**WORK ORDER**
Of the records that follow, copy only the lines from the line containing "for j := lVarBase+1" to the line containing "gDefPos := CurPos;", both included, exactly as written.

**Items from a dataset**
◆ ◆ ◆

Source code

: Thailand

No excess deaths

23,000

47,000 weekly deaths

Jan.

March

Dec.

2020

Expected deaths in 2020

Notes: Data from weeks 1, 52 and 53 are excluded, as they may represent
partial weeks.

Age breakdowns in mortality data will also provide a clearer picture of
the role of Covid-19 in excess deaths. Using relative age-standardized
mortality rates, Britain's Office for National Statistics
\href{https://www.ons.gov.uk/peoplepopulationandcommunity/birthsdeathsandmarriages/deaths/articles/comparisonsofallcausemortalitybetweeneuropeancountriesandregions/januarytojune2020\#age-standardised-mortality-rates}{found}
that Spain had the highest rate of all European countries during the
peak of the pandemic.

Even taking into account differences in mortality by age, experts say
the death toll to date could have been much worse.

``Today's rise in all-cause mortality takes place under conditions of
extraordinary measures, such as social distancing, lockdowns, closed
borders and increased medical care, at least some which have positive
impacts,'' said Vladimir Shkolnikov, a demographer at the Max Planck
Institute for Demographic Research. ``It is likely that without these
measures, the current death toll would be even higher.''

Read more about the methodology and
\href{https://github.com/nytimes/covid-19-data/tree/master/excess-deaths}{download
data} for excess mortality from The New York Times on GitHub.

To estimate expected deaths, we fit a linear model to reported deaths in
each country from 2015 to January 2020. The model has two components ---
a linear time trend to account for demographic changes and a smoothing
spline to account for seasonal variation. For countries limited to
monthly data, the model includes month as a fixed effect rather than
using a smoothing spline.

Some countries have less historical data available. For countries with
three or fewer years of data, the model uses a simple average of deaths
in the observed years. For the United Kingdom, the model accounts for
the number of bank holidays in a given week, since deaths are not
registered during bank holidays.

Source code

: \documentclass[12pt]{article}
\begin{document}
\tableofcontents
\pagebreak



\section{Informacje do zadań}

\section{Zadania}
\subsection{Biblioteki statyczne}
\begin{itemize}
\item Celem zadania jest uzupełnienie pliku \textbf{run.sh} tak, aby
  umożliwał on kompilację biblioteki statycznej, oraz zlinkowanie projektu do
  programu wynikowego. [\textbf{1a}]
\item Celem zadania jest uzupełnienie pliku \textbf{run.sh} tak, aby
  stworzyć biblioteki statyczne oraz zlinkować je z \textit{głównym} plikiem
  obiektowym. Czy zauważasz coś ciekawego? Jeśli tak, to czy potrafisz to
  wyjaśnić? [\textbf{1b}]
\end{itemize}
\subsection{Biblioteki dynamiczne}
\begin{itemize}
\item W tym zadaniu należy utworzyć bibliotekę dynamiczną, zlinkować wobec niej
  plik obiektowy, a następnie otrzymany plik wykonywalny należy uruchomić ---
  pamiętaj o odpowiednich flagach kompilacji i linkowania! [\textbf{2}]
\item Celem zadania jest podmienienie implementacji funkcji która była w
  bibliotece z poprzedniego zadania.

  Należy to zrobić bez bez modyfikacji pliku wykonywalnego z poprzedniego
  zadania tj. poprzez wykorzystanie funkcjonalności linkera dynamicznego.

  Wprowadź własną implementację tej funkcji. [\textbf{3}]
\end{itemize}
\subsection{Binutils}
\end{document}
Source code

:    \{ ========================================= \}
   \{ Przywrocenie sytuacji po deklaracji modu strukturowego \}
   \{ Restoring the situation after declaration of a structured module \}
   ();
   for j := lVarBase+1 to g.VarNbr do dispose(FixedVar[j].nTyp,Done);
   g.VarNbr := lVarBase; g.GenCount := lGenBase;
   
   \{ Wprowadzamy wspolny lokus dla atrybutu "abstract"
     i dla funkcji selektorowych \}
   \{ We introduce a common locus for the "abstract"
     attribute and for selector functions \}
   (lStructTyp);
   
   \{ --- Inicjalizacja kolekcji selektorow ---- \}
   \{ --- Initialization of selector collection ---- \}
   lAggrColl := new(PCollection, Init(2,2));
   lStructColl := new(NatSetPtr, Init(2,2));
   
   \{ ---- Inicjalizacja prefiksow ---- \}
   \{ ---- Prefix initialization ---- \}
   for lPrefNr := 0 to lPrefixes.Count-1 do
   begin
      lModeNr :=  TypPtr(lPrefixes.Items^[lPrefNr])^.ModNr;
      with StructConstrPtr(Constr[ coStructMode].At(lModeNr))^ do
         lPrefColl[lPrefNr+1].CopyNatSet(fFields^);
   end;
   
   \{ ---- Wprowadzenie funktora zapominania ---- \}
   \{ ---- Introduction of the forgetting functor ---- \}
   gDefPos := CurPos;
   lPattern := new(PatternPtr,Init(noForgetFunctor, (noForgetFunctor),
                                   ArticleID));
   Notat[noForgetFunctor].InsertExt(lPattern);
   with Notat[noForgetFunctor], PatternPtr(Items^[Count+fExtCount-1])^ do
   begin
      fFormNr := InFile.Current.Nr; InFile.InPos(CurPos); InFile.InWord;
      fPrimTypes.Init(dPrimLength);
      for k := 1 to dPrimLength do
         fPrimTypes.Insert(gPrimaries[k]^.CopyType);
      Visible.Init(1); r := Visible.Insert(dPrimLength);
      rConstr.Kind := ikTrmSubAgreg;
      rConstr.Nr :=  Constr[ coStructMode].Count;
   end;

◆ ◆ ◆

**RESULT OF THIS TASK**
   for j := lVarBase+1 to g.VarNbr do dispose(FixedVar[j].nTyp,Done);
   g.VarNbr := lVarBase; g.GenCount := lGenBase;
   
   \{ Wprowadzamy wspolny lokus dla atrybutu "abstract"
     i dla funkcji selektorowych \}
   \{ We introduce a common locus for the "abstract"
     attribute and for selector functions \}
   (lStructTyp);
   
   \{ --- Inicjalizacja kolekcji selektorow ---- \}
   \{ --- Initialization of selector collection ---- \}
   lAggrColl := new(PCollection, Init(2,2));
   lStructColl := new(NatSetPtr, Init(2,2));
   
   \{ ---- Inicjalizacja prefiksow ---- \}
   \{ ---- Prefix initialization ---- \}
   for lPrefNr := 0 to lPrefixes.Count-1 do
   begin
      lModeNr :=  TypPtr(lPrefixes.Items^[lPrefNr])^.ModNr;
      with StructConstrPtr(Constr[ coStructMode].At(lModeNr))^ do
         lPrefColl[lPrefNr+1].CopyNatSet(fFields^);
   end;
   
   \{ ---- Wprowadzenie funktora zapominania ---- \}
   \{ ---- Introduction of the forgetting functor ---- \}
   gDefPos := CurPos;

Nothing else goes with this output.